Pinder demonstrated last season that he can hit for power and for average, but he still has work to do with his selectivity at the plate. His K:BB was 99:22 last season. Pinder was a bit too aggressive at times, often chasing pitches early in the count. Pinder doesn’t have blazing speed, but he did steal 12 bases, although he was caught nine times. Pinder has already shown that he is capable of making adjustments and improvements, so it wouldn’t be wise to bet against him improving in both areas.

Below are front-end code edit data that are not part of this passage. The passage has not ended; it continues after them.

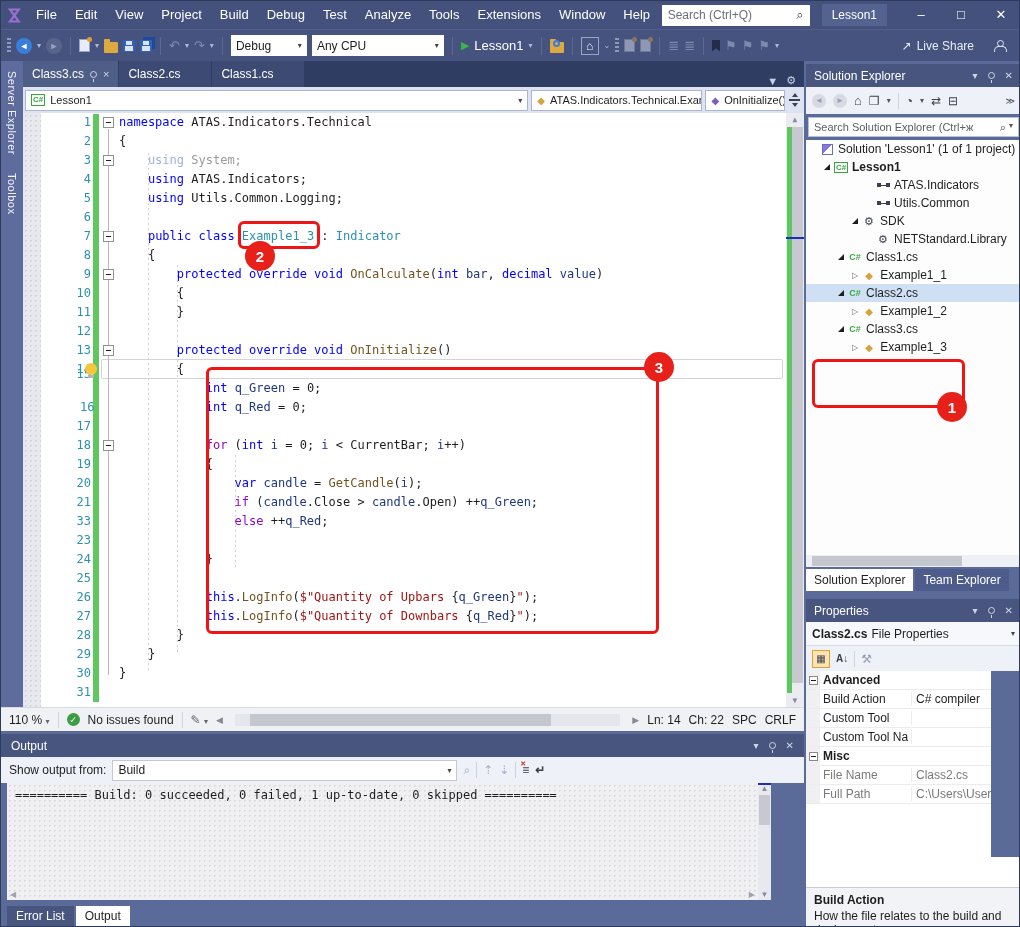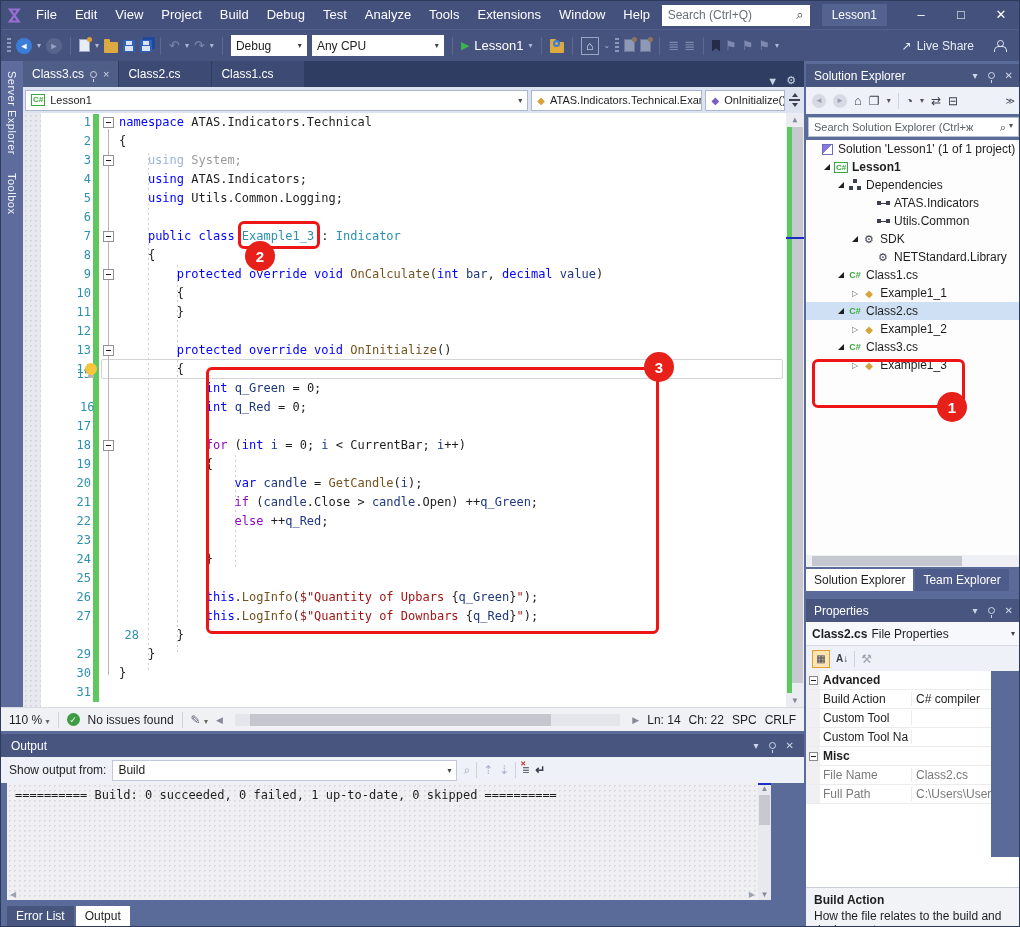"Dependencies" div.trow { html: <div> <span></span> <span> <span></span> </span> <span>Dependencies</span> </div> -> none }
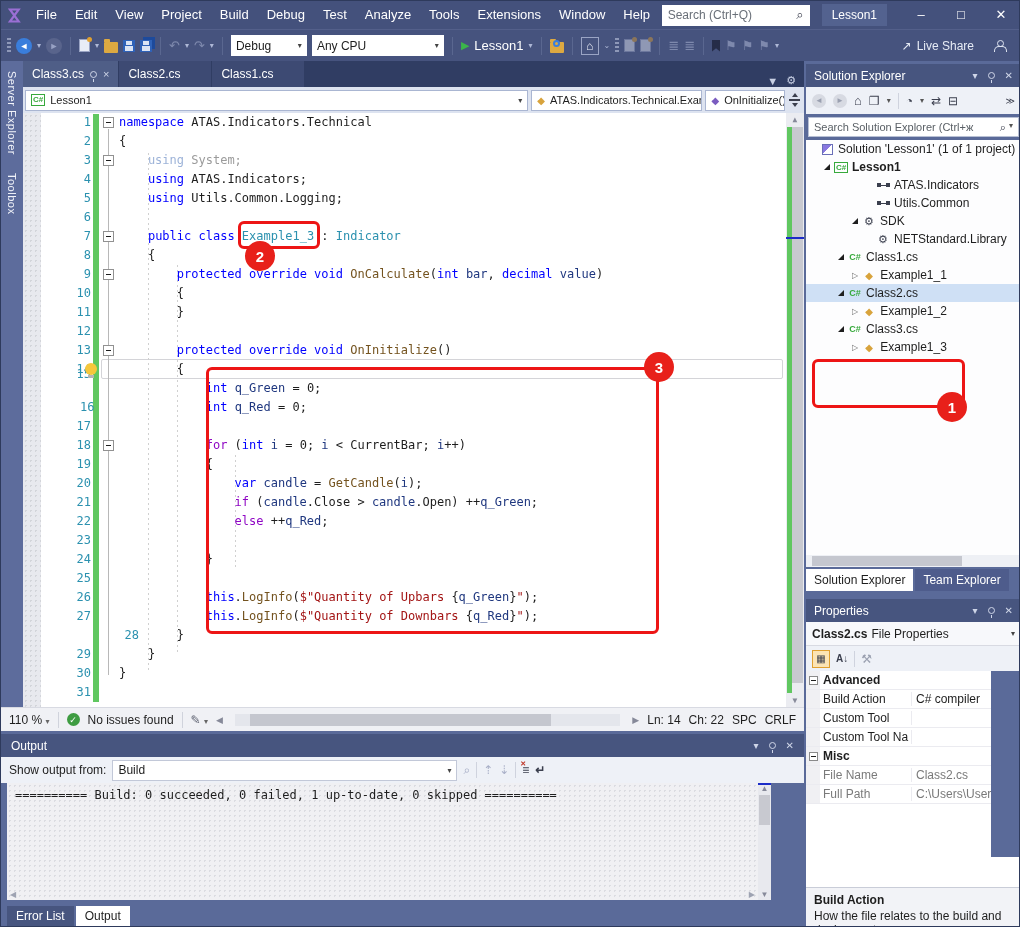"22" div.lnum { text: 22 -> 33 }
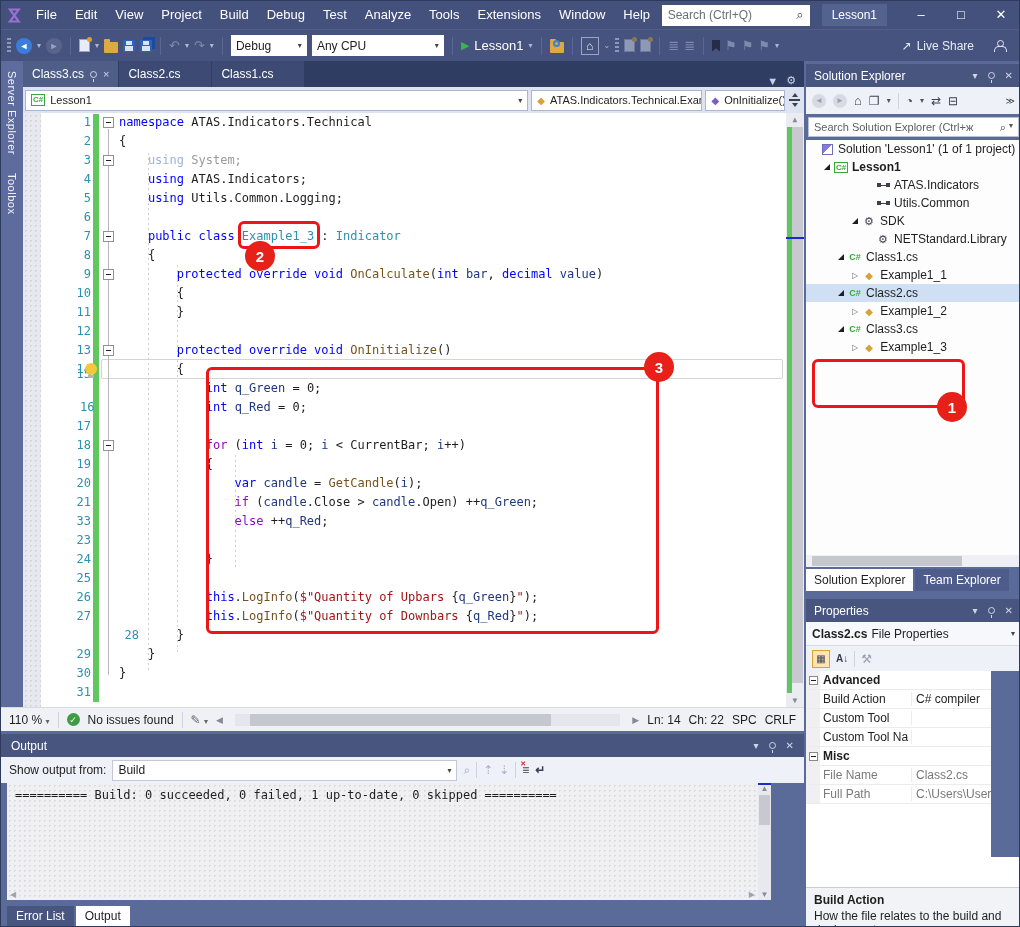"28" div.lnum { margin-left: 48px -> none }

In some ways, he has a similar offensive profile to former A’s prospect Grant Green. Both are aggressive hitters who barrel the ball on the bat well and have above-average gap power for a middle infielder. Pinder's hit tool isn’t quite as advanced as Green’s was at the same stage in their careers, but Pinder is a better defensive player than Green was during his time in the A’s system.

The jump to Double-A will be a good challenge for Pinder, who will have to battle the winds that can be tough on right-handed power hitters in the Texas League. He will turn 23 just before the start of the regular season.